Il 15 novembre via al piano emergenza neve sulla E45

Catene e appositi pneumatici diventano obbligatori a bordo fino al 15 aprile. I meccanismi di intervento nel tratto appenninico e le incertezze sull’evoluzione della stagione invernale

Scatterà anche quest’anno il 15 novembre, lungo la E45 su disposizione della Prefettura, il piano emergenza neve, che relativamente alla provincia di Arezzo interessa i circa 29 chilometri compresi fra Sansepolcro e il confine romagnolo di Canili di Verghereto. Catene al seguito o pneumatici da neve diventeranno perciò obbligatori per chi circola sul tratto in questione e così sarà fino al 15 aprile.

I piani neve delineano le azioni che gli enti, coinvolti a vario titolo, devono adottare per mitigare gli effetti delle nevicate o di altri eventi avversi sulla circolazione stradale, al fine di garantire la sicurezza stradale e di ripristinare, nel più breve tempo possibile, le normali condizioni di viabilità. Il piano conferma sostanzialmente gli assetti operativi delle precedenti edizioni, in linea con quanto stabilito nel corso delle riunioni del comitato operativo per la viabilità svoltesi in Prefettura ad Arezzo.

Le pianificazioni di emergenza sono state redatte dopo il confronto e il raccordo con le Prefetture limitrofe, in considerazione delle opportunità di operare in stretta sinergia con le strutture operative delle limitrofe province. Il sistema di allertamento in caso di rischio prevede una sequenza di quattro livelli, basata su una diversa serie di colori: verde (fase di attenzione), ossia condizioni meteo in peggioramento o precipitazione nevosa imminente; giallo (fase di preallarme), precipitazione nevosa in atto nel tratto più a nord della strada; rosso (fase di allarme), precipitazione nevosa intensa e nero (fase di emergenza), strada impraticabile in condizioni di sicurezza.

Ogni decretazione di codice colore relativa alle varie fasi dell’emergenza neve prevede diverse tipologie di attivazione delle varie forze di polizia statali e locali, che dovranno controllare e gestire la circolazione stradale, procedere all’effettuazione del controllo catene e gomme termiche (i filtraggi), attivare i presidi agli svincoli di entrata individuati nelle pianificazioni e gestire gli automezzi dirottati nelle aree di sosta in caso di precipitazioni nevose intense.
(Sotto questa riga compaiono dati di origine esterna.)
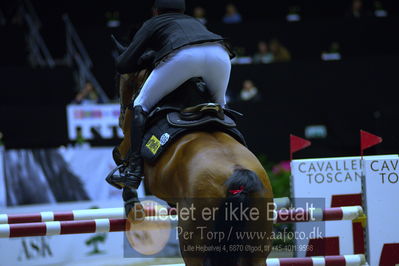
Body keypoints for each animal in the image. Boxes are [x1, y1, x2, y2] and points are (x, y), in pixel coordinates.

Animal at [114, 69, 274, 264]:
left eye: (125, 81)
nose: (121, 116)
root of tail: (238, 174)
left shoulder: (126, 145)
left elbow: (118, 154)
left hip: (193, 244)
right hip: (258, 248)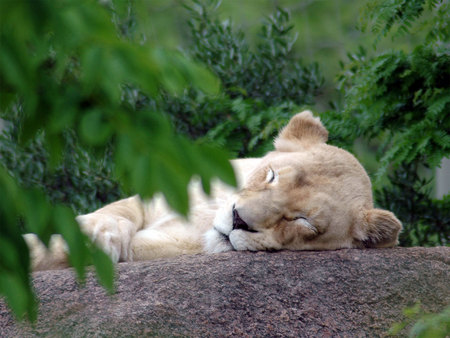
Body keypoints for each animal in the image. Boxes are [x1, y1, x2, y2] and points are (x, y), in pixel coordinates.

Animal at [26, 112, 402, 270]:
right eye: (271, 176)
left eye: (302, 222)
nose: (238, 220)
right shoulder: (154, 198)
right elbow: (117, 211)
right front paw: (100, 232)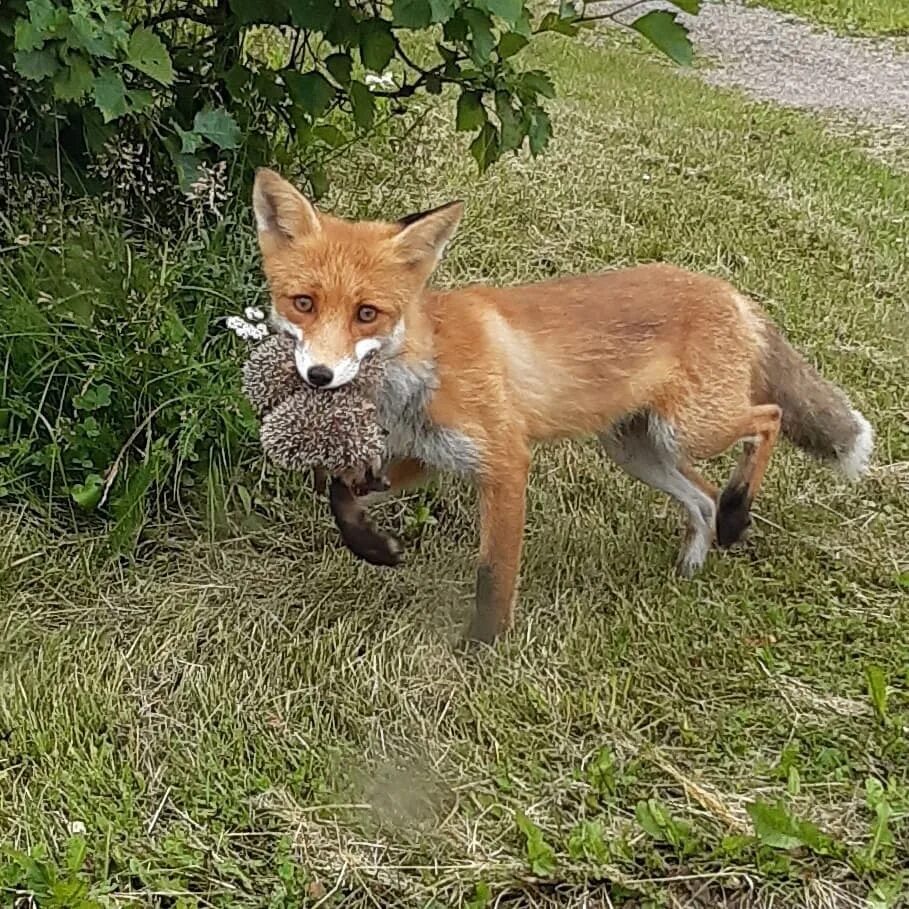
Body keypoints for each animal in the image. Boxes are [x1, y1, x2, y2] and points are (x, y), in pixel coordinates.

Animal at [250, 167, 872, 640]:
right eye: (303, 303)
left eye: (367, 314)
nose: (319, 376)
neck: (422, 372)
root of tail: (734, 293)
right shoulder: (424, 455)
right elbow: (340, 497)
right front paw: (375, 549)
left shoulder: (504, 463)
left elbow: (493, 577)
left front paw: (481, 656)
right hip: (636, 449)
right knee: (701, 496)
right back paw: (693, 565)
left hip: (690, 428)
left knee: (768, 420)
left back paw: (738, 514)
I gestori delle strade, invece, dovranno mantenere le strade percorribili, con l’impiego dei mezzi spargisale, collocare idonea segnaletica e attivarsi per la chiusura delle barriere mobili agli svincoli di entrata in caso di precipitazioni nevose intense. La Provincia e i Comuni interessati dai tratti a rischio neve e dai percorsi della viabilità alternativa presteranno assistenza agli automobilisti in caso di prolungamento dell’emergenza e garantiranno la pulizia dei tratti stradali lungo la viabilità alternativa e le strade di accesso alle aree di accumulo dei mezzi pesanti, ricadenti nella viabilità di propria competenza.
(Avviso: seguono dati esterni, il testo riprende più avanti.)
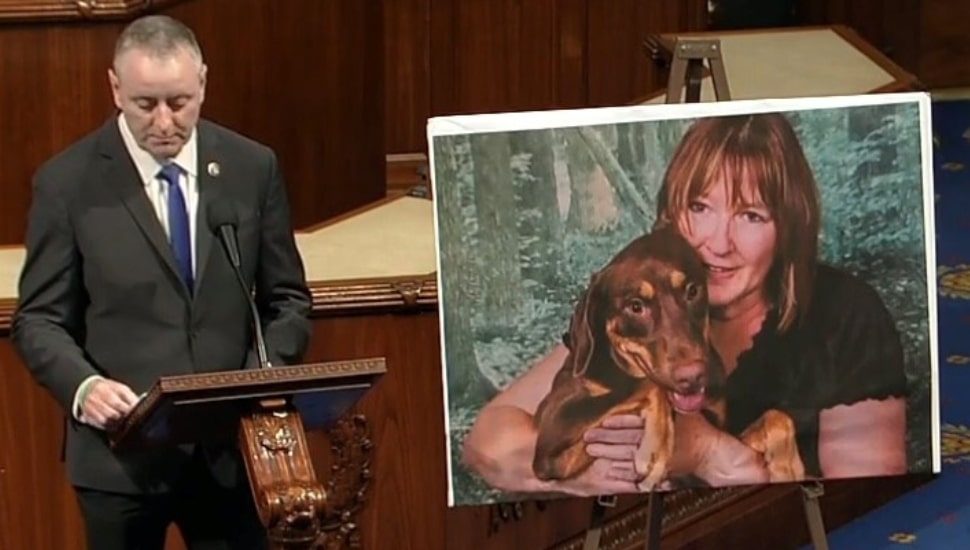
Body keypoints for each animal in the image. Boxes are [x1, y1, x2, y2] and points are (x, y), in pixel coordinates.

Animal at [528, 226, 800, 494]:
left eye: (692, 290)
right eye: (635, 306)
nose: (694, 376)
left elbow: (777, 416)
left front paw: (787, 466)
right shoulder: (554, 435)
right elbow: (646, 385)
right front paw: (654, 451)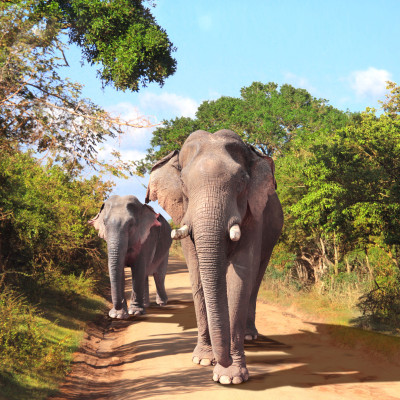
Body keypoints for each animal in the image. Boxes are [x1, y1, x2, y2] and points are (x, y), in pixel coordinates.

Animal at [147, 130, 284, 382]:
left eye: (242, 181)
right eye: (183, 184)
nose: (224, 359)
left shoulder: (254, 215)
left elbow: (240, 276)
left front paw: (230, 377)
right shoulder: (185, 217)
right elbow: (197, 274)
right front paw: (202, 360)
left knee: (256, 279)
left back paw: (249, 336)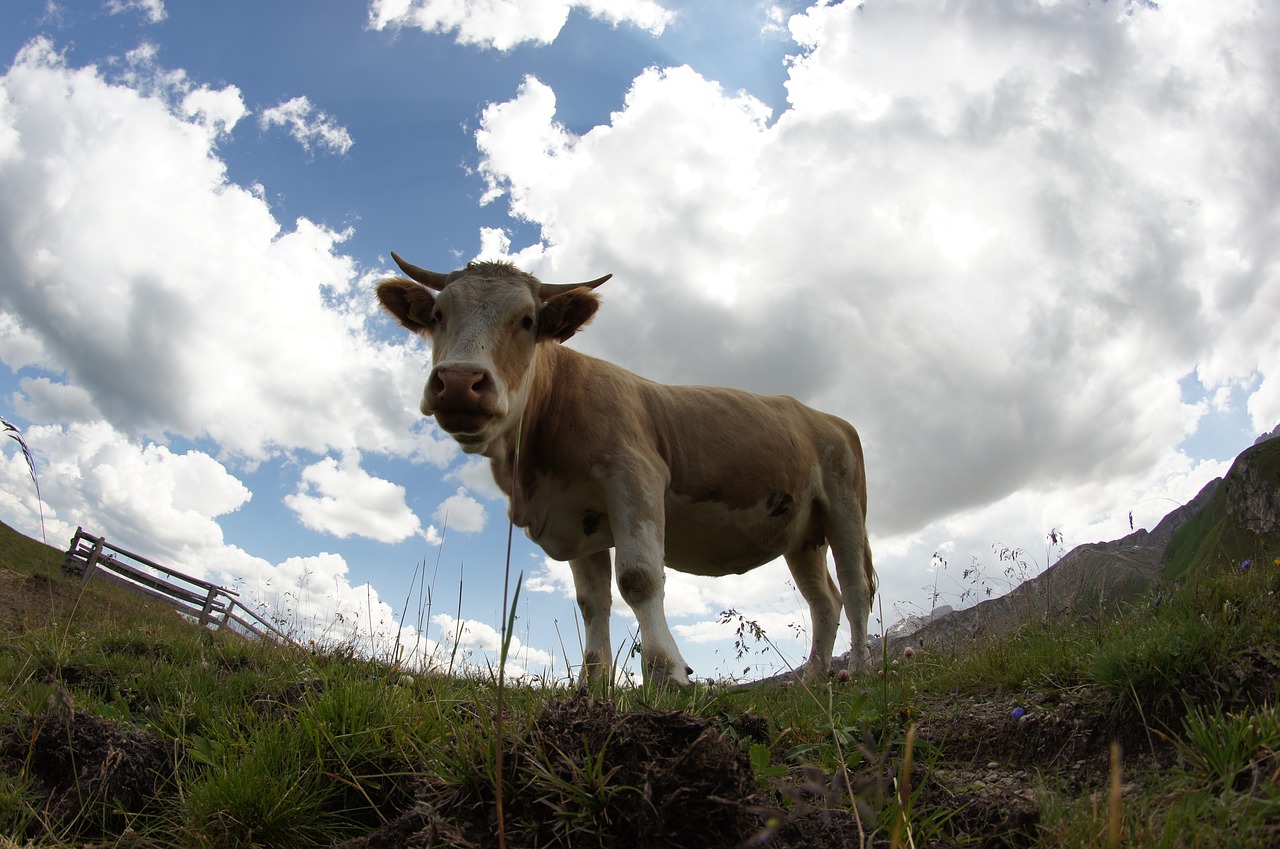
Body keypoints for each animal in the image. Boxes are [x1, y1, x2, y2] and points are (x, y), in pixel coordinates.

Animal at [373, 256, 875, 686]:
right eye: (438, 314)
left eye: (527, 320)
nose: (459, 381)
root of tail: (824, 416)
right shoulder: (577, 518)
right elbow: (592, 604)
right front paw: (592, 685)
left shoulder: (635, 475)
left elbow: (639, 578)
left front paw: (667, 672)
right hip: (803, 535)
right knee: (823, 601)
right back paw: (812, 680)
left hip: (846, 510)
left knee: (855, 590)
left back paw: (860, 672)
Sulla E45, sempre con il coordinamento della Prefettura, interverranno carabinieri, polizia stradale, Anas e protezione civile; è la prima volta che si parla di piano neve senza invocare la viabilità alternativa, nel senso che ancora manca ma che dal maggio scorso il cantiere per la risistemazione della vecchia 3 bis da Valsavignone a Canili è finalmente all’opera. La situazione si è adesso sbloccata, anche se rimangono in piedi le incertezze e le apprensioni per l’evoluzione della stagione invernale, con la speranza che non si creino blocchi alla circolazione stradale, specie sul tratto appenninico percorribile con doppi sensi e salti di carreggiata a causa dei lavori; è proprio qui che manca l’alternativa.

Un invito, per concludere: quello alla riattivazione del pannello luminoso a messaggio variabile posizionato poco prima dell’uscita sud di Sansepolcro per chi sale dall’Umbria verso la Romagna. Da troppo tempo è spento e rimane comunque un servizio importante per chi viaggia lungo l’arteria.